§ Selected text:
Overall, this is a subject that needs a lot more scientific research with many, many case studies. Preferably, it would be conducted by someone who is not a TCK with the taint of personal experience though it is valuable that someone with these experiences has started the conversation. It's a good beginning and far more than I had at the age of eighteen when I was forced to return to my passport country and expected to be a "normal" American.
This is a helpful book for TCKs and/or their caregivers. The main idea is to learn how to help your TCK child process grief as they go along and to not let it stack up. There are things that are truly traumatic and we usually do fairly well at debriefing those. But there are little, often unrecognized griefs that TCKs experience as "normal", such as the constant sense of loss (of home, of friends, of extended family, of putting down roots, etc). This book helps us recognize the two kinds of grief and some tools to help children work through them before they stack up.
Overall a good little guidebook but I feel the author could have gone into more detail than she did.
Lauren's own experience as a third culture kid (TCK) processing her grief has produced this beautiful and invaluable grief processing guide for TCK caregivers, parents of TCKs, and even Adult TCKs (ATCKs). As a social worker and ATCK myself wading into the TCK care scene, this book provided me with fantastic strategies, questions, and processing methods to use with clients. Lauren's focus on preventive processing is crucial and, when implemented, will be transformative for expat families seeking to raise emotionally healthy TCKs.

§ Task instructions:
**1)** In the reviews, list each thing that the constant sense of loss is said to be a loss of.
**2)** Print the part of the reviews from "Lauren's own experience" up to and including "emotionally healthy TCKs.".

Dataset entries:

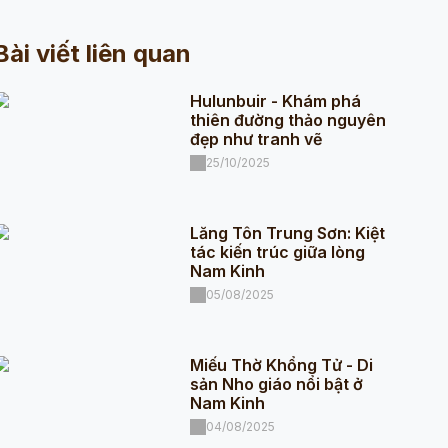
Bài viết liên quan
Hulunbuir - Khám phá
thiên đường thảo nguyên
đẹp như tranh vẽ
25/10/2025
Lăng Tôn Trung Sơn: Kiệt
tác kiến trúc giữa lòng
Nam Kinh
05/08/2025
Miếu Thờ Khổng Tử - Di
sản Nho giáo nổi bật ở
Nam Kinh
04/08/2025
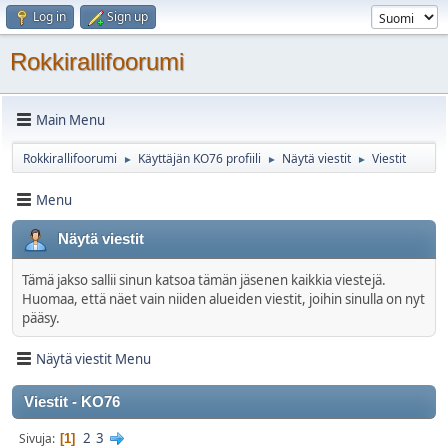
Log in
Sign up
Rokkirallifoorumi
Main Menu
Rokkirallifoorumi
Käyttäjän KO76 profiili
Näytä viestit
Viestit
►
►
►
Menu
Näytä viestit
Tämä jakso sallii sinun katsoa tämän jäsenen kaikkia viestejä.
Huomaa, että näet vain niiden alueiden viestit, joihin sinulla on nyt
pääsy.
Näytä viestit Menu
Viestit - KO76
2
3
Sivuja
1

§ Solutions to the problems:
**1)** home, friends, extended family, putting down roots

**2)**
Lauren's own experience as a third culture kid (TCK) processing her grief has produced this beautiful and invaluable grief processing guide for TCK caregivers, parents of TCKs, and even Adult TCKs (ATCKs). As a social worker and ATCK myself wading into the TCK care scene, this book provided me with fantastic strategies, questions, and processing methods to use with clients. Lauren's focus on preventive processing is crucial and, when implemented, will be transformative for expat families seeking to raise emotionally healthy TCKs.